I will readily admit my ignorance to most things scientific. I believe I have a decent grasp on major theological themes but the convergence of the two is another story. Enter John Polkinghorne. Polkinghorne is a former particle physicist who helped advance the study of quarks and gluons (the things that make up atoms) he knows his science! However he is also an Anglican Priest, so he knows theology as well. He has written extensively on the frontier land of science and theology. I picked up a brief book entitled, Traffic in Truth: Exchanges between Science and Theology this weekend. It's in simple layman's terms but well worth a read.
In answering the question of how these two disciplines relate to one another, Polkinghorne states, "Science cannot tell theology how to answer theological questions, and theology cannot tell science how to answer scientific questions, but the two sets of answers will have to fit in with each other if they are really describing the one world of God's creation"(10).
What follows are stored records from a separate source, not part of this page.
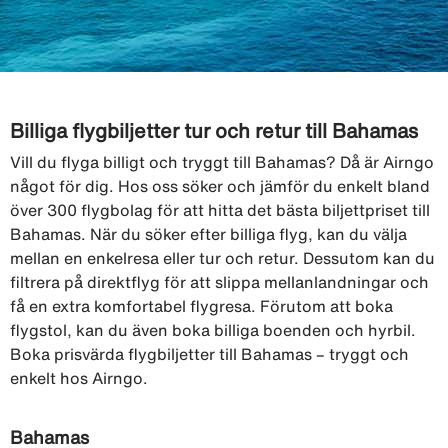
Billiga flygbiljetter tur och retur till Bahamas
Vill du flyga billigt och tryggt till Bahamas? Då är Airngo
något för dig. Hos oss söker och jämför du enkelt bland
över 300 flygbolag för att hitta det bästa biljettpriset till
Bahamas. När du söker efter billiga flyg, kan du välja
mellan en enkelresa eller tur och retur. Dessutom kan du
filtrera på direktflyg för att slippa mellanlandningar och
få en extra komfortabel flygresa. Förutom att boka
flygstol, kan du även boka billiga boenden och hyrbil.
Boka prisvärda flygbiljetter till Bahamas – tryggt och
enkelt hos Airngo.
Bahamas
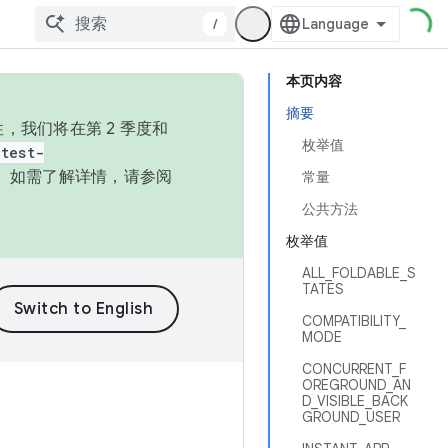
/
本页内容
摘要
，我们将在第 2 季度和
枚举值
test-
本。如需了解详情，请参阅
常量
公共方法
枚举值
ALL_FOLDABLE_S
TATES
COMPATIBILITY_
MODE
CONCURRENT_F
OREGROUND_AN
D_VISIBLE_BACK
GROUND_USER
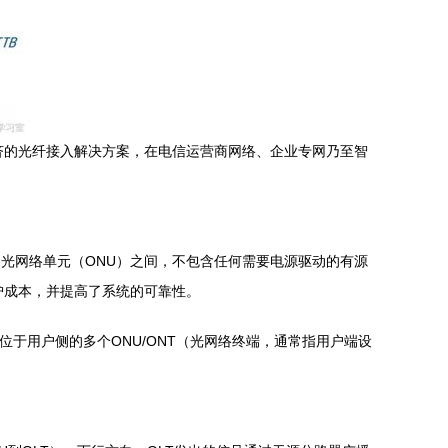
济的光纤接入解决方案，在电信运营商网络、企业专网乃至智
到用户侧的光网络单元（ONU）之间，不包含任何需要电源驱动的有源
维护成本，并提高了系统的可靠性。
位于用户侧的多个ONU/ONT（光网络终端，通常指用户端设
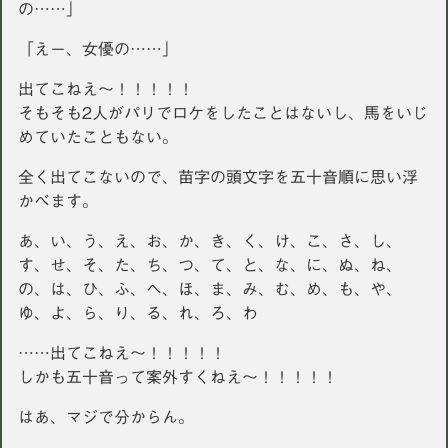
の……」
「えー、女優の……」
出てこねえ〜！！！！！
そもそも2人がパリでロケをしたことはないし、馬をいじ
めていたこともない。
全く出てこないので、苗字の頭文字を五十音順に思い浮
かべます。
あ、い、う、え、お、か、き、く、け、こ、さ、し、
す、せ、そ、た、ち、つ、て、と、な、に、ぬ、ね、
の、は、ひ、ふ、へ、ほ、ま、み、む、め、も、や、
ゆ、よ、ら、り、る、れ、ろ、わ
……出てこねえ〜！！！！！
しかも五十音って案外すくねえ〜！！！！！
はあ、マジで分からん。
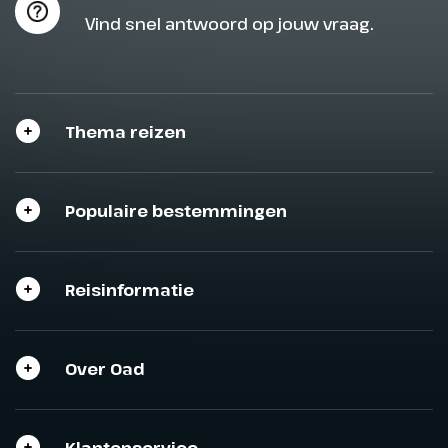
Vind snel antwoord op jouw vraag.
Thema reizen
Populaire bestemmingen
Reisinformatie
Over Oad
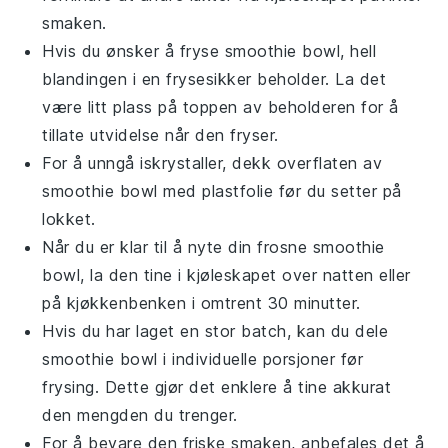
smaken.
Hvis du ønsker å fryse
smoothie bowl
, hell
blandingen i en frysesikker beholder. La det
være litt plass på toppen av beholderen for å
tillate utvidelse når den fryser.
For å unngå iskrystaller, dekk overflaten av
smoothie bowl
med plastfolie før du setter på
lokket.
Når du er klar til å nyte din frosne
smoothie
bowl
, la den tine i kjøleskapet over natten eller
på kjøkkenbenken i omtrent 30 minutter.
Hvis du har laget en stor batch, kan du dele
smoothie bowl
i individuelle porsjoner før
frysing. Dette gjør det enklere å tine akkurat
den mengden du trenger.
For å bevare den friske smaken, anbefales det å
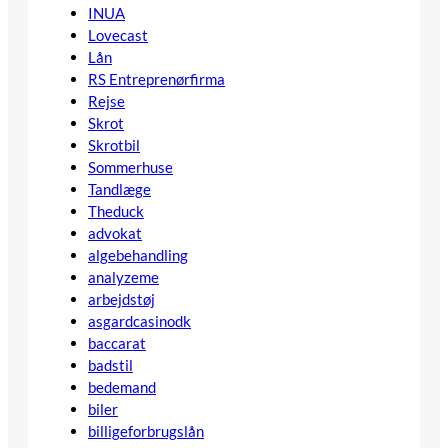
INUA
Lovecast
Lån
RS Entreprenørfirma
Rejse
Skrot
Skrotbil
Sommerhuse
Tandlæge
Theduck
advokat
algebehandling
analyzeme
arbejdstøj
asgardcasinodk
baccarat
badstil
bedemand
biler
billigeforbrugslån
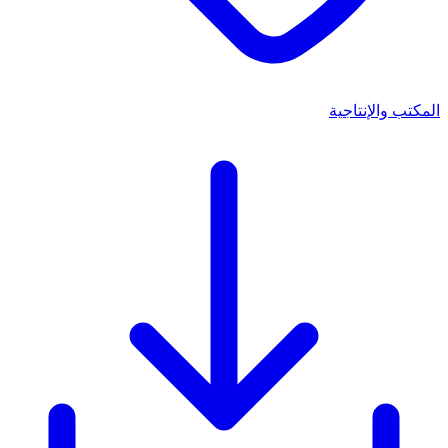
المكتب والإنتاجية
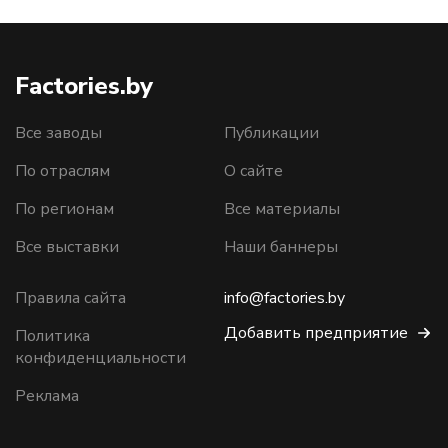
Factories.by
Все заводы
Публикации
По отраслям
О сайте
По регионам
Все материалы
Все выставки
Наши баннеры
Правила сайта
info@factories.by
Добавить предприятие
Политика
конфиденциальности
Реклама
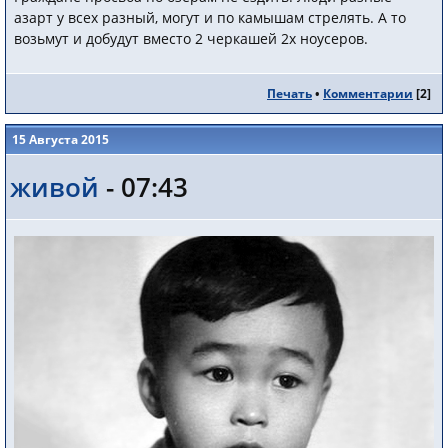
азарт у всех разный, могут и по камышам стрелять. А то
возьмут и добудут вместо 2 черкашей 2х ноусеров.
Печать
•
Комментарии
[
2
]
15 Августа 2015
живой
- 07:43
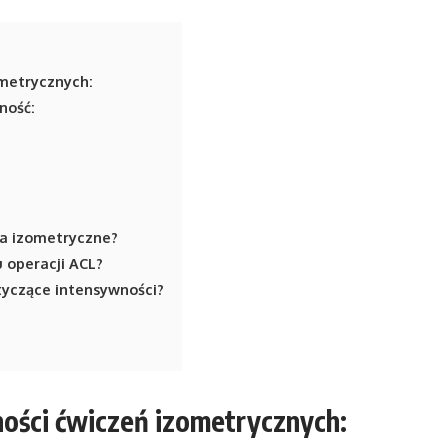
metrycznych:
ność:
a izometryczne?
 operacji ACL?
otyczące intensywności?
ści ćwiczeń izometrycznych:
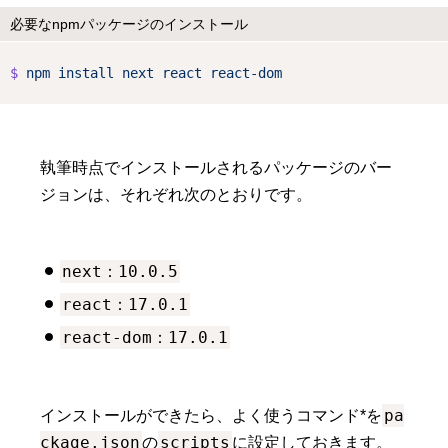
必要なnpmパッケージのインストール
$
npm
install
next
react
react-dom
執筆時点でインストールされるパッケージのバー
ジョンは、それぞれ次のとおりです。
next：10.0.5
react：17.0.1
react-dom：17.0.1
pa
インストールができたら、よく使うコマンド*を
ckage.json
scripts
の
に設定しておきます。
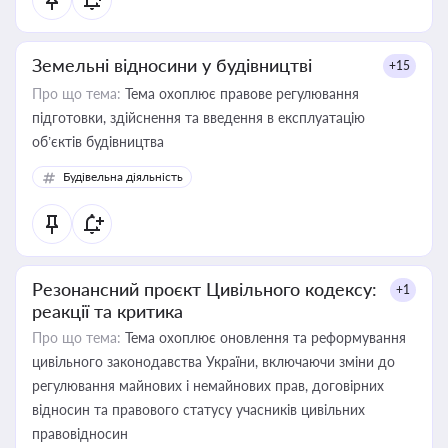
Земельні відносини у будівництві
+15
Про що тема:
Тема охоплює правове регулювання
підготовки, здійснення та введення в експлуатацію
об’єктів будівництва
Будівельна діяльність
Резонансний проєкт Цивільного кодексу:
+1
реакції та критика
Про що тема:
Тема охоплює оновлення та реформування
цивільного законодавства України, включаючи зміни до
регулювання майнових і немайнових прав, договірних
відносин та правового статусу учасників цивільних
правовідносин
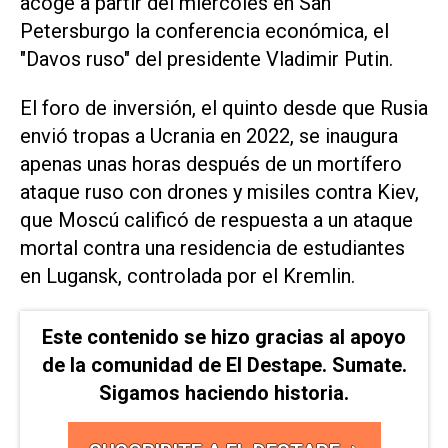
acoge a partir del miércoles en San
Petersburgo la conferencia económica, el
"Davos ruso" del presidente Vladimir Putin.
El foro de inversión, el quinto desde que Rusia
envió tropas a Ucrania en 2022, se inaugura
apenas unas horas después de ​un mortífero
ataque ruso ⁠con drones y misiles contra Kiev,
que Moscú calificó de respuesta a un ‌ataque
mortal contra una residencia de estudiantes
en Lugansk, controlada por ⁠el Kremlin.
Este contenido se hizo gracias al apoyo
de la comunidad de El Destape. Sumate.
Sigamos haciendo historia.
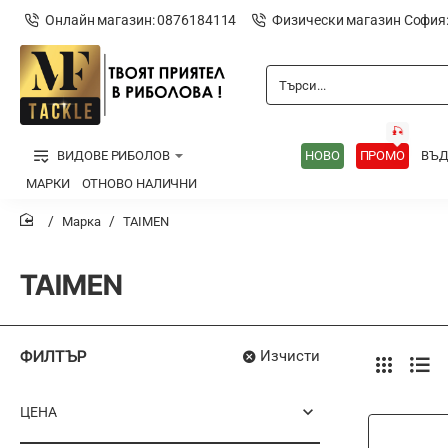
Онлайн магазин: 0876184114
Физически магазин София
Търси...
🎣
ВИДОВЕ РИБОЛОВ
НОВО
ПРОМО
ВЪ
МАРКИ
ОТНОВО НАЛИЧНИ
Марка
TAIMEN
home
TAIMEN
ФИЛТЪР
Изчисти
ЦЕНА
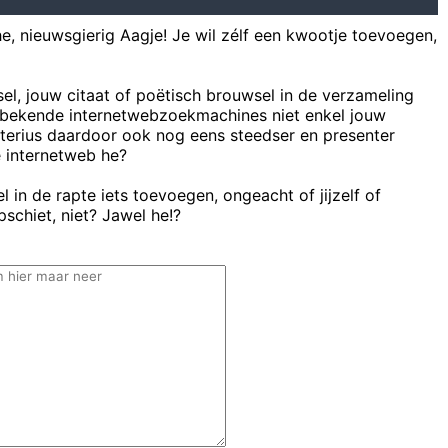
he, nieuwsgierig Aagje! Je wil zélf een kwootje toevoegen,
sel, jouw citaat of poëtisch brouwsel in de verzameling
bekende internetwebzoekmachines niet enkel jouw
uterius daardoor ook nog eens steedser en presenter
e internetweb he?
 in de rapte iets toevoegen, ongeacht of jijzelf of
schiet, niet? Jawel he!?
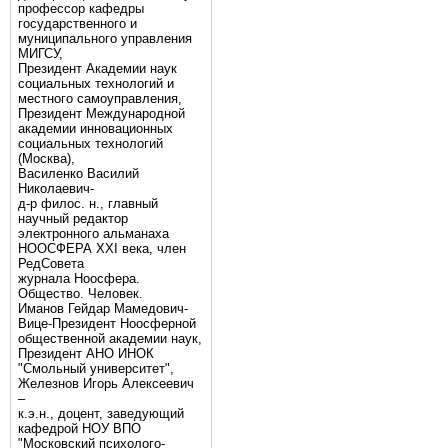
профессор кафедры
государственного и
муниципального управления
МИГСУ,
Президент Академии наук
социальных технологий и
местного самоуправления,
Президент Международной
академии инновационных
социальных технологий
(Москва),
Василенко Василий
Николаевич-
д-р филос. н., главный
научный редактор
электронного альманаха
НООСФЕРА XXI века, член
РедСовета
журнала Ноосфера.
Общество. Человек.
Иманов Гейдар Мамедович-
Вице-Президент Ноосферной
общественной академии наук,
Президент АНО ИНОК
"Смольный университет",
Железнов Игорь Алексеевич
–
к.э.н., доцент, заведующий
кафедрой НОУ ВПО
"Московский психолого-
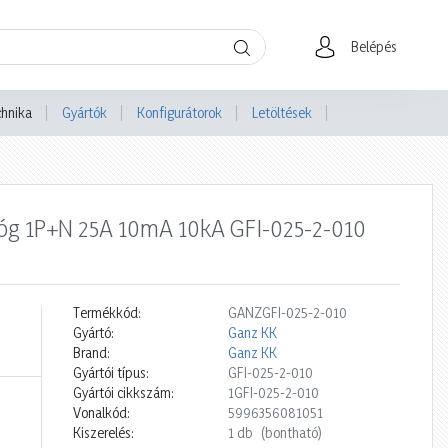
Belépés
chnika
Gyártók
Konfigurátorok
Letöltések
lóg 1P+N 25A 10mA 10kA GFI-025-2-010
Termékkód:
GANZGFI-025-2-010
Gyártó:
Ganz KK
Brand:
Ganz KK
Gyártói típus:
GFI-025-2-010
Gyártói cikkszám:
1GFI-025-2-010
Vonalkód:
5996356081051
Kiszerelés:
1 db
(bontható)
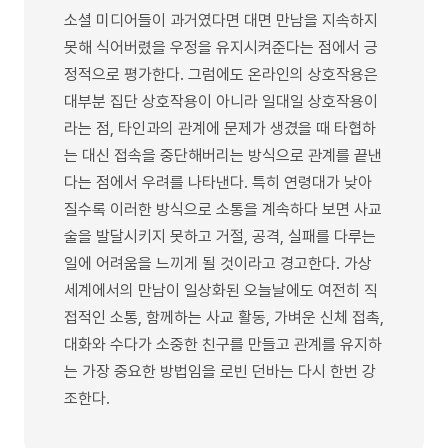
소셜 미디어들이 과거였다면 대면 만남을 지속하지
못해 식어버렸을 우정을 유지시켜준다는 점에서 긍
정적으로 평가한다. 그럼에도 온라인의 상호작용은
대부분 집단 상호작용이 아니라 일대일 상호작용이
라는 점, 타인과의 관계에 문제가 생겼을 때 타협하
는 대신 접속을 중단해버리는 방식으로 관계를 끝낸
다는 점에서 우려를 나타낸다. 특히 연령대가 낮아
질수록 이러한 방식으로 소통을 계속하다 보면 사교
술을 발달시키지 못하고 거절, 공격, 실패를 다루는
일에 어려움을 느끼게 될 것이라고 경고한다. 가상
세계에서의 만남이 일상화된 오늘날에도 여전히 직
접적인 소통, 함께하는 사교 활동, 가벼운 신체 접촉,
대화와 수다가 소중한 친구를 만들고 관계를 유지하
는 가장 중요한 방법임을 로빈 던바는 다시 한번 강
조한다.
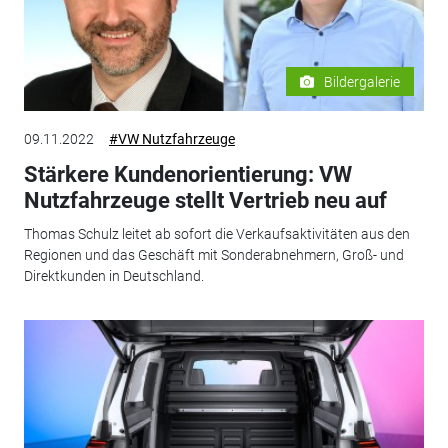
Bildergalerie
09.11.2022
#VW Nutzfahrzeuge
Stärkere Kundenorientierung: VW
Nutzfahrzeuge stellt Vertrieb neu auf
Thomas Schulz leitet ab sofort die Verkaufsaktivitäten aus den
Regionen und das Geschäft mit Sonderabnehmern, Groß- und
Direktkunden in Deutschland.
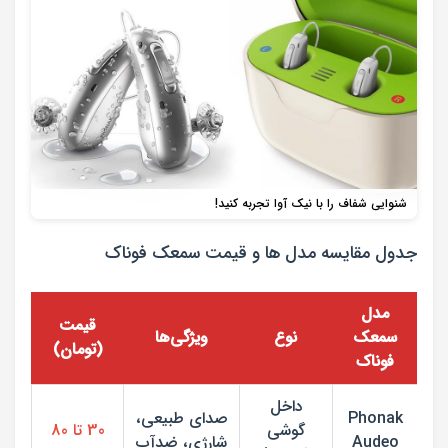
شنوایی شفاف را با نیک آوا تجربه کنید!
جدول مقایسه مدل ها و قیمت سمعک فوناک
مدل
قیمت
سمعک
نوع
ویژگی‌ها
(تومان)
فوناک
داخل
Phonak
صدای طبیعی،
گوشی
30 تا 80
Audeo
شارژی، ضدآب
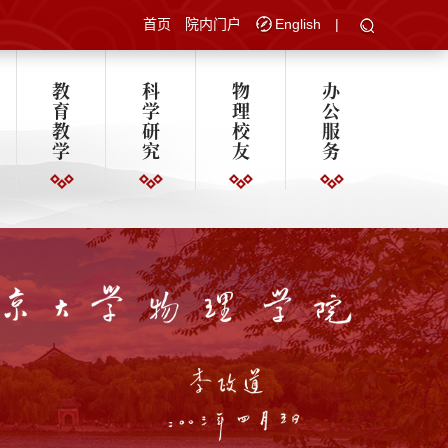
首页
院内门户
English
|
教
科
物
办
育
学
理
公
教
研
校
服
学
究
友
务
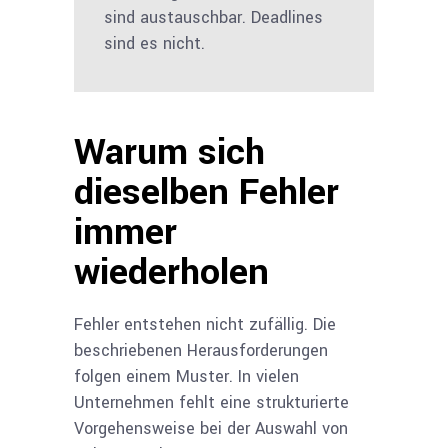
sind austauschbar. Deadlines
sind es nicht.
Warum sich
dieselben Fehler
immer
wiederholen
Fehler entstehen nicht zufällig. Die
beschriebenen Herausforderungen
folgen einem Muster. In vielen
Unternehmen fehlt eine strukturierte
Vorgehensweise bei der Auswahl von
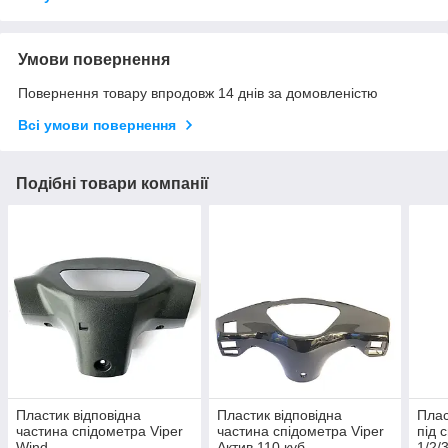
Умови повернення
Повернення товару впродовж 14 днів за домовленістю
Всі умови повернення
Подібні товари компанії
Пластик відповідна
Пластик відповідна
Плас
частина спідометра Viper
частина спідометра Viper
під 
Wind
Актив 110 куб.
1/2/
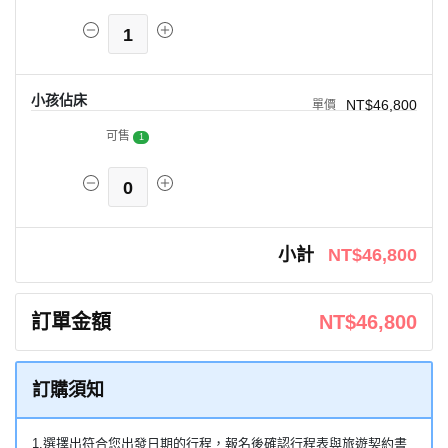
1
小孩佔床
NT$46,800
可售
1
0
小計
NT$46,800
訂單金額
NT$46,800
訂購須知
1.選擇出符合您出發日期的行程，報名後確認行程表與旅遊契約書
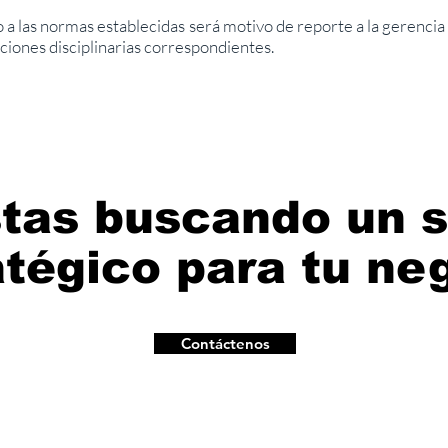
a las normas establecidas será motivo de reporte a la gerencia
ciones disciplinarias correspondientes.
tas buscando un s
atégico para tu ne
Contáctenos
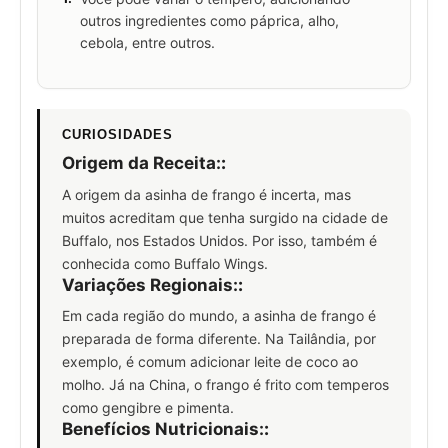
outros ingredientes como páprica, alho,
cebola, entre outros.
CURIOSIDADES
Origem da Receita:
:
A origem da asinha de frango é incerta, mas
muitos acreditam que tenha surgido na cidade de
Buffalo, nos Estados Unidos. Por isso, também é
conhecida como Buffalo Wings.
Variações Regionais:
:
Em cada região do mundo, a asinha de frango é
preparada de forma diferente. Na Tailândia, por
exemplo, é comum adicionar leite de coco ao
molho. Já na China, o frango é frito com temperos
como gengibre e pimenta.
Benefícios Nutricionais:
:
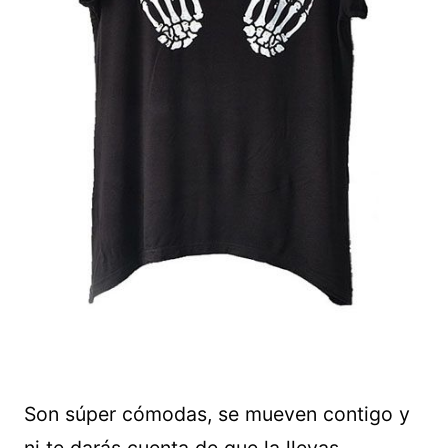
Son súper cómodas, se mueven contigo y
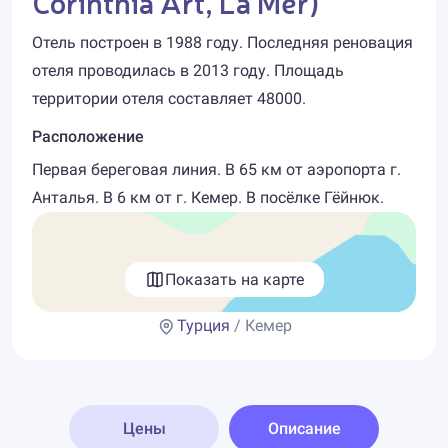
Corinthia Art, La Mer)
Отель построен в 1988 году. Последняя реновация
отеля проводилась в 2013 году. Площадь
территории отеля составляет 48000.
Расположение
Первая береговая линия. В 65 км от аэропорта г.
Анталья. В 6 км от г. Кемер. В посёлке Гёйнюк.
Показать на карте
Турция
/ Кемер
Цены
Описание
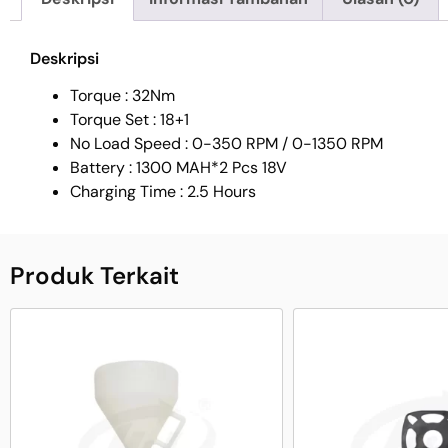
Deskripsi
Torque : 32Nm
Torque Set : 18+1
No Load Speed : 0-350 RPM / 0-1350 RPM
Battery : 1300 MAH*2 Pcs 18V
Charging Time : 2.5 Hours
Produk Terkait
In another section he discusses miracles and the resurrection of Jesus being the hinge of belief in miracles, even in God. Alone among the great religious leaders of world history, Jesus dies, not in honored old age surrounded by disciples resolved to continue the work of the master, but painfully and shamefully executed in mid-life, deserted by his followers. It seems like an ending in total failure. In fact, I believe that if that had been the end of the Jesus story, we would never have heard of him. He wrote no book and he would just have disappeared from history. But we all have heard of him, and so something must have happened to continue the story of Jesus beyond his death. I believe the Christian claim that that "something" was God's raising Jesus the first Easter Day (46-47).
Polkinghorne's writing is worthy of careful study as he integrates the two worlds of science and theology as he attempts to answer the questions of How? and Why? to the existence of life in this grand universe.